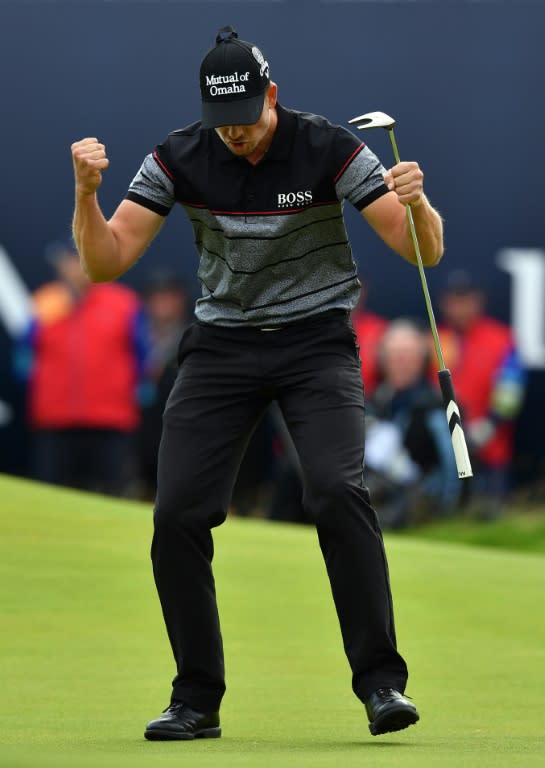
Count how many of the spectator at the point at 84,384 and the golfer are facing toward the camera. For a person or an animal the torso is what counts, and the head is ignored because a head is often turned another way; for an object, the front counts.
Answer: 2

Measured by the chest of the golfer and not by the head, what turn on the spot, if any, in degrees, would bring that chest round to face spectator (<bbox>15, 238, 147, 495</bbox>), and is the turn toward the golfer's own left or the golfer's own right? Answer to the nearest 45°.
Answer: approximately 180°

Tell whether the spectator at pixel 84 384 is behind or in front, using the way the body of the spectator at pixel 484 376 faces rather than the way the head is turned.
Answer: in front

**Exercise details**
Update the items above by replacing every "spectator" with "onlooker" and keeping everything else the same. Leave the pictures out.

**Your response**
Count how many of the onlooker at the point at 84,384 and the golfer are facing toward the camera. For a person or an animal the torso is what counts, and the head is ignored because a head is often turned another way; for an object, the front counts.
Answer: 2

Measured by the chest of the golfer and not by the head, what turn on the spot, if any, in degrees, would bring that chest round to face onlooker (<bbox>15, 238, 147, 495</bbox>), and is the turn toward the golfer's own left or the golfer's own right? Answer to the nearest 45°.
Answer: approximately 180°

Tell whether the onlooker at pixel 84 384 is behind or in front, using the way the body of the onlooker at pixel 484 376 faces rather than the way the head is turned.
Answer: in front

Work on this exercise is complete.